_Exercise objective_:
Starting at the line that holds "text-align: right ->", restate every line word for word up to and including the last one in the listing below, and omit all pictures.

_Extracted information_:
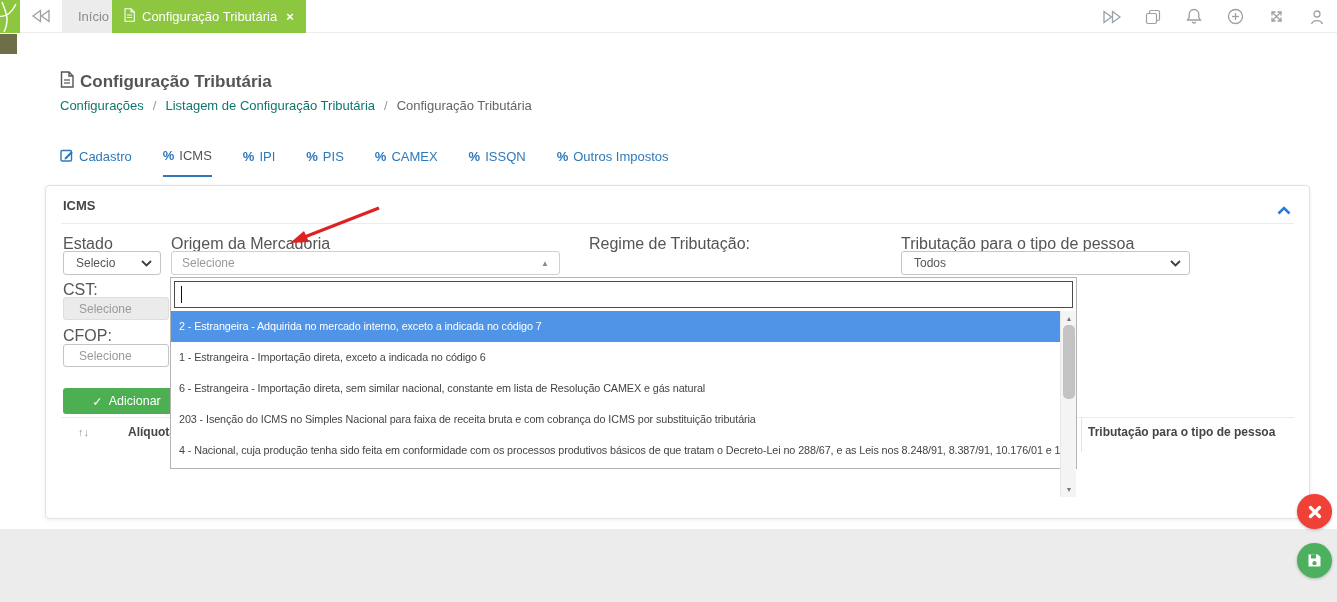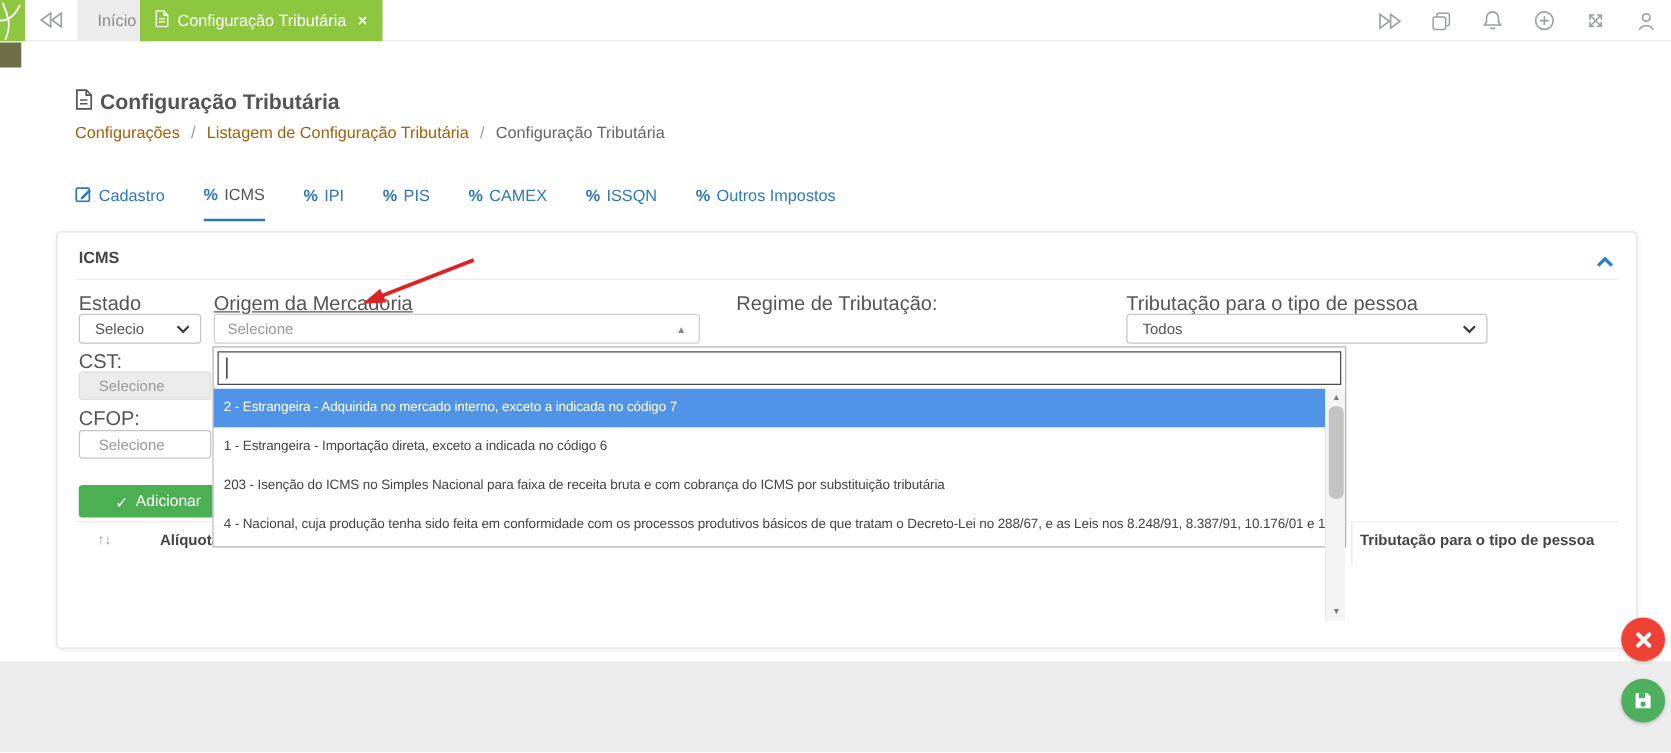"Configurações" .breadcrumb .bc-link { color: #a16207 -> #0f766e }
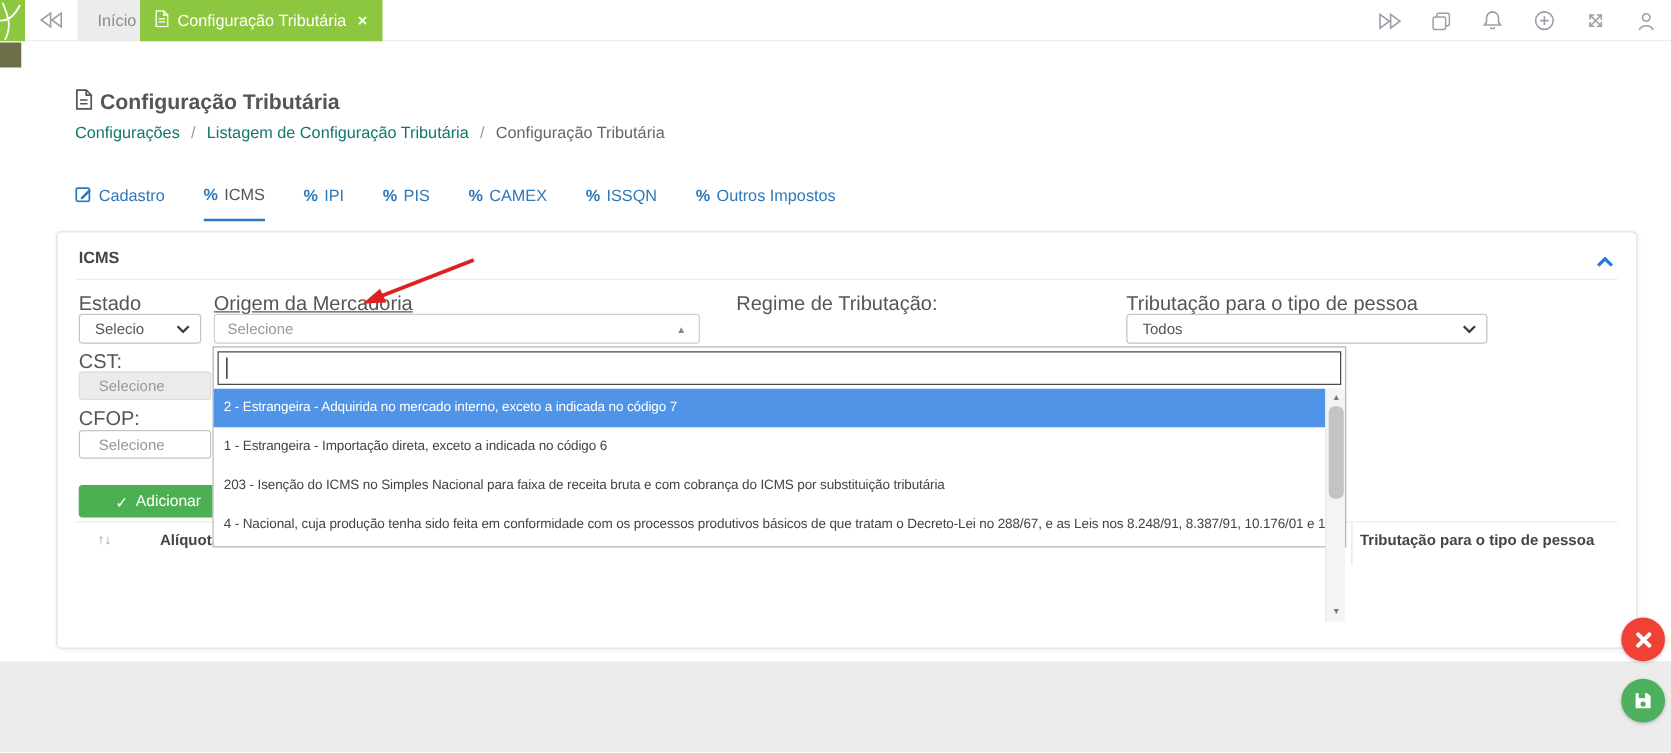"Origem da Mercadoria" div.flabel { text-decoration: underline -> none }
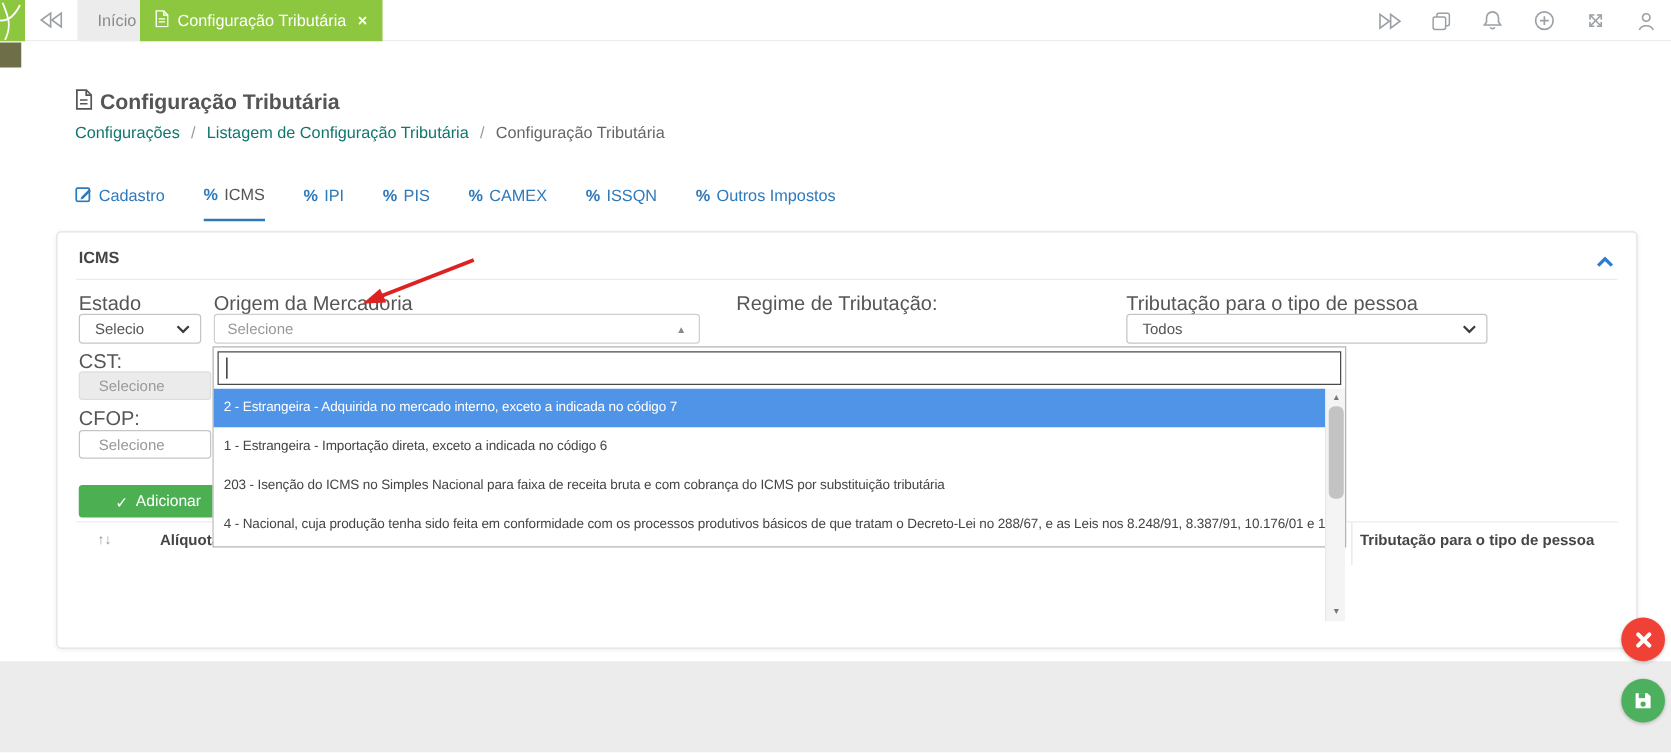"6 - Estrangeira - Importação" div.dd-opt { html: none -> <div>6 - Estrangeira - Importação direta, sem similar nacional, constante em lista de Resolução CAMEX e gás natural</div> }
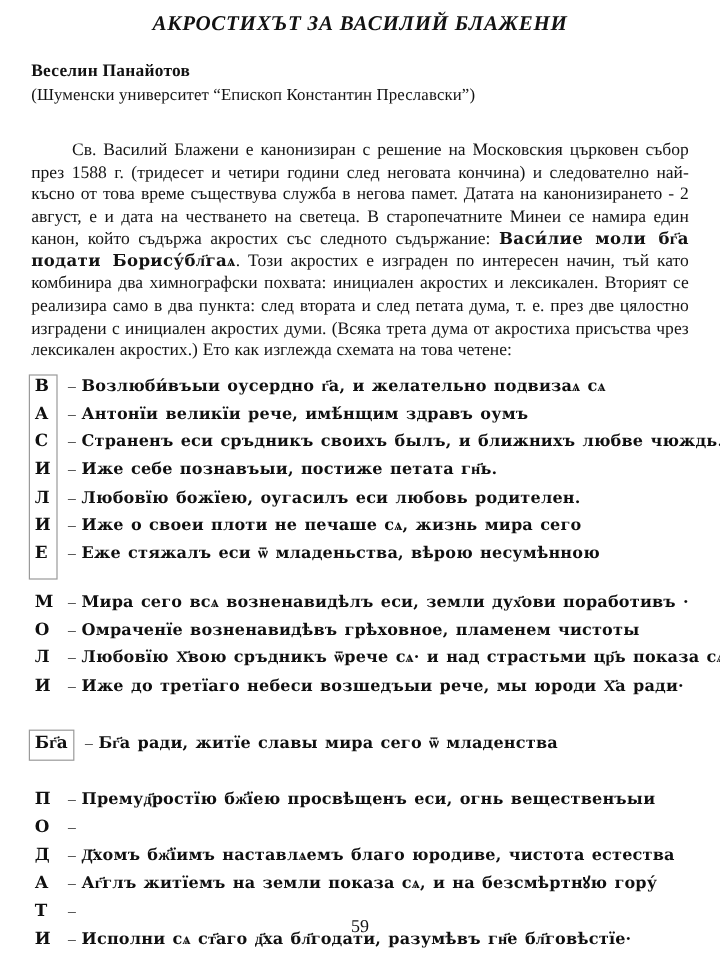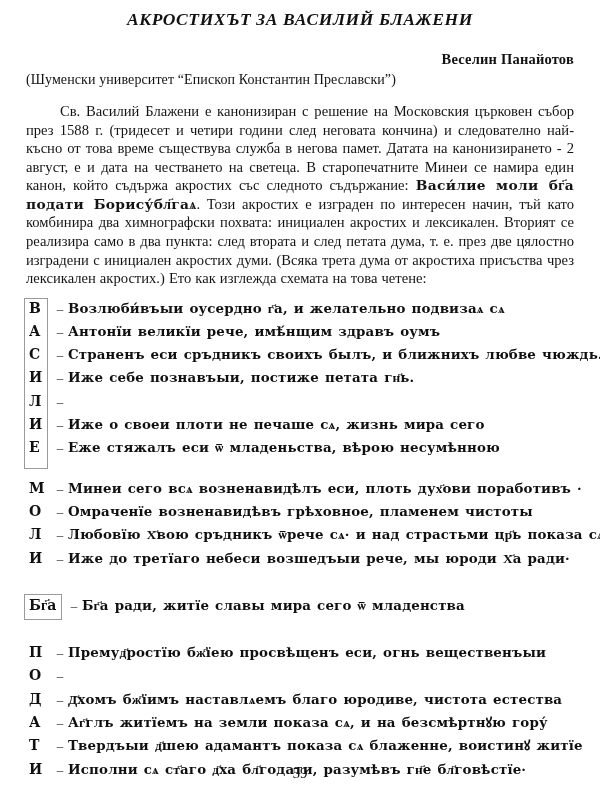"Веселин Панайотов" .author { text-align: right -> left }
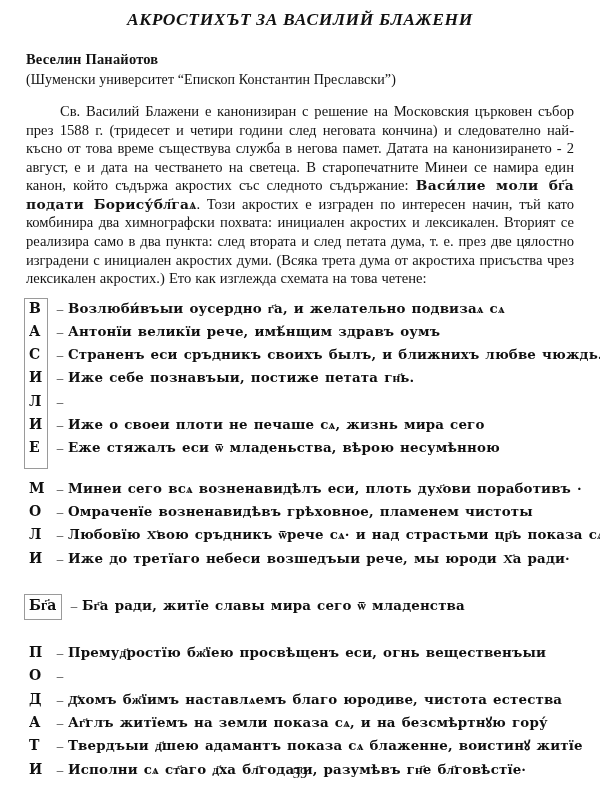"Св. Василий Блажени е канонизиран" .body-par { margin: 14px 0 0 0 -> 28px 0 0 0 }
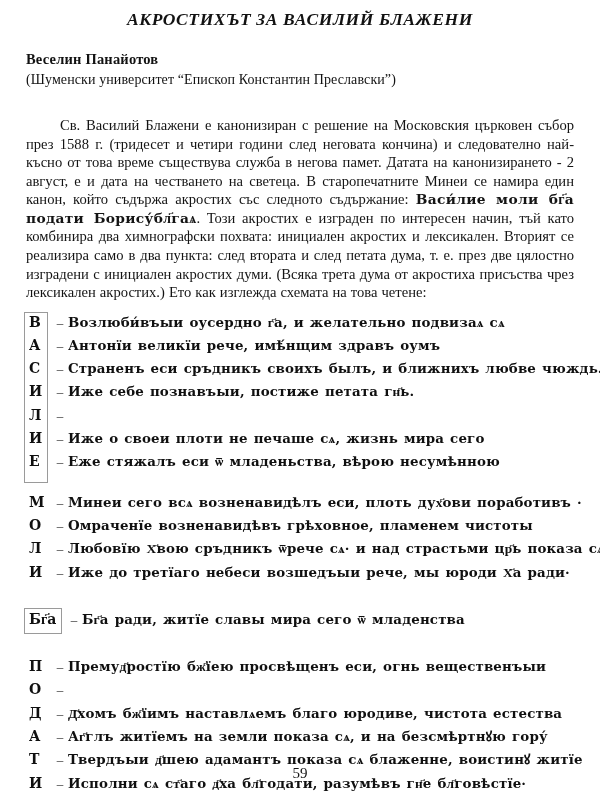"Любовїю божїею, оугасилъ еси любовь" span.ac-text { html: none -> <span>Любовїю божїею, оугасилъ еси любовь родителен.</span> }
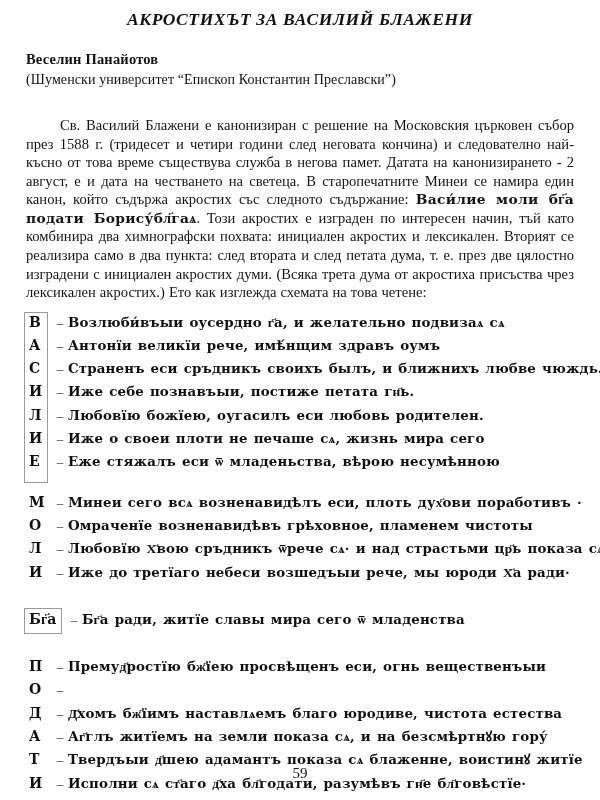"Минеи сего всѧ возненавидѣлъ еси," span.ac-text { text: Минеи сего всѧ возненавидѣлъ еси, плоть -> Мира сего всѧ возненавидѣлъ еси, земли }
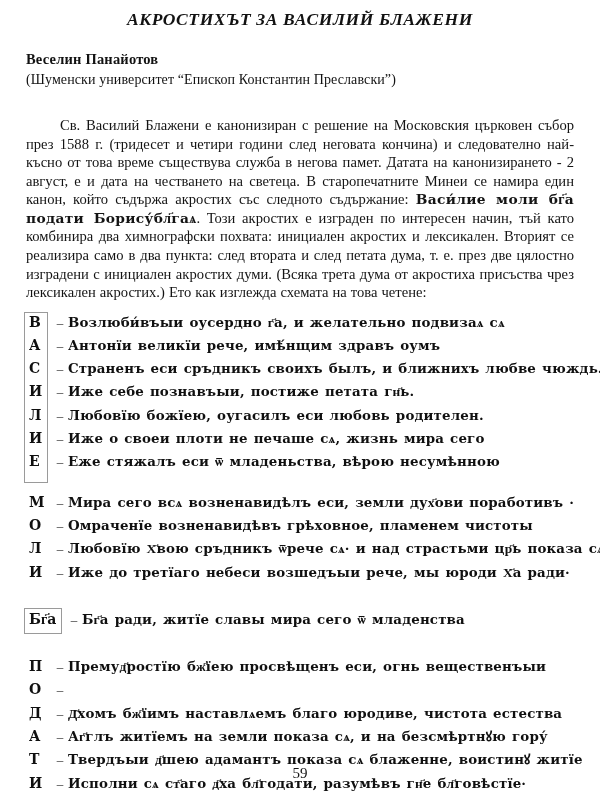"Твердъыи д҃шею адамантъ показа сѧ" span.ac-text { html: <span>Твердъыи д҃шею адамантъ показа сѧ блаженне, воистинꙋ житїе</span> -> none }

_Exercise answer_:
"Веселин Панайотов" .author { text-align: right -> left }
"Св. Василий Блажени е канонизиран" .body-par { margin: 14px 0 0 0 -> 28px 0 0 0 }
"Любовїю божїею, оугасилъ еси любовь" span.ac-text { html: none -> <span>Любовїю божїею, оугасилъ еси любовь родителен.</span> }
"Минеи сего всѧ возненавидѣлъ еси," span.ac-text { text: Минеи сего всѧ возненавидѣлъ еси, плоть -> Мира сего всѧ возненавидѣлъ еси, земли }
"Твердъыи д҃шею адамантъ показа сѧ" span.ac-text { html: <span>Твердъыи д҃шею адамантъ показа сѧ блаженне, воистинꙋ житїе</span> -> none }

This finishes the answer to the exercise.